Jisgang Nika Collison presented at the Indigenous Arts in Transition Seminar on Tuesday, October 23, at 6 pm. Her talk was entitled “Gina Suuda Tl’l Xasii ~ Came To Tell Something: Documenting Convergence, Divergence, and Co-existence through Haida Art and Narrative.”
Interactions with Indigenous Peoples have long been documented by Euro-Americans using written narratives and imagery fabricated from and for colonial purpose. These imaginings dominate and soften the popular understanding of history. By privileging Indigenous records of interactions with Euro-Americans through art and oral narratives—in this case that of the Haida—history is not challenged nor changed, it is revealed.

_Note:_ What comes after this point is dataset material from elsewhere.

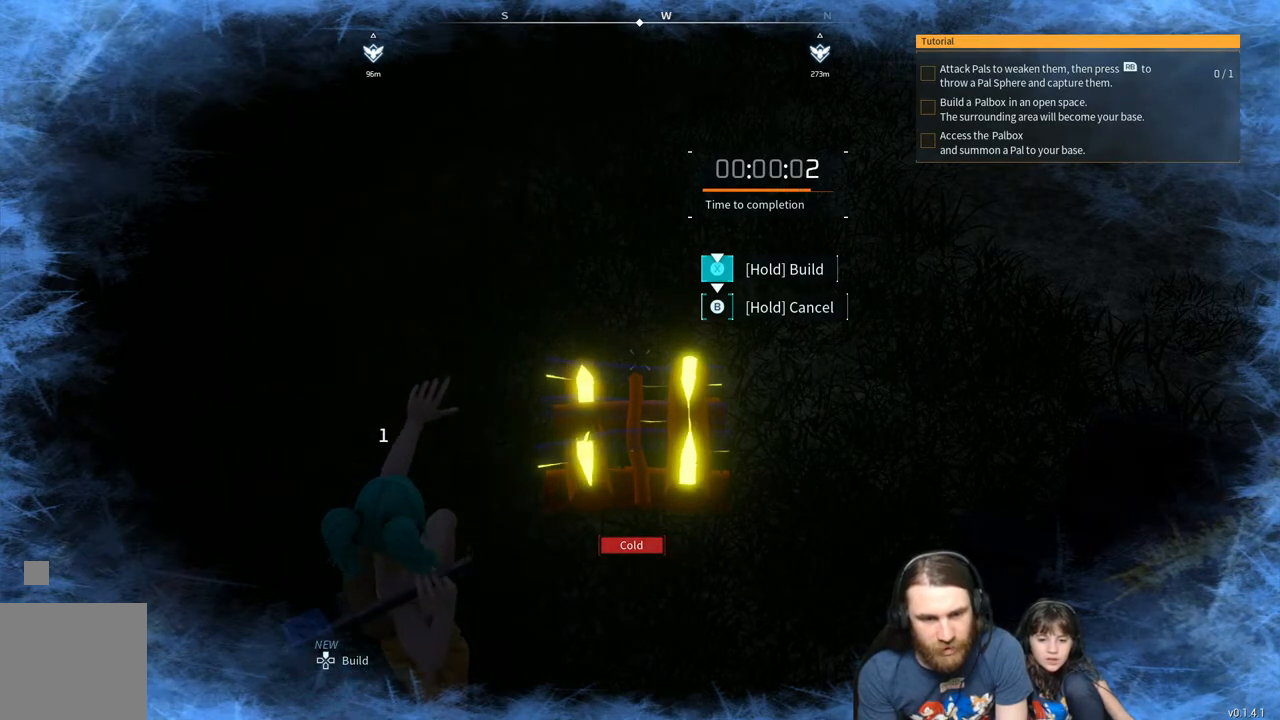
{"buttons": ["X"], "left_stick": "center", "right_stick": "center", "events": []}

Jisgang Nika Collison belongs to the Kaay’ahl Laanas clan of the Haida Nation and is the executive director and curator of the Haida Gwaii Museum at Kay Llnagaay. Deeply committed to reconciliation, Collison works with her Nation seeking reparation and relationships with museums on a global scale. She is the editor of Gina Suuda Tl’l Xasii ~ Came To Tell Something: Art & Artist in Haida Society (2014); and Athlii Gwaii: Upholding Haida Law at Lyell Island (2018); and is co-editor, with Scott Steedman, of That Which Makes Us Haida—The Haida Language (2011). Collison is a Distinguished Indigenous Fellow at the University of British Columbia Green College. In 2017, she received the international Michael M. Ames Award for Innovative Museum Anthropology from the Council for Museums Anthropology for her work in repatriation and Indigenous scholarship.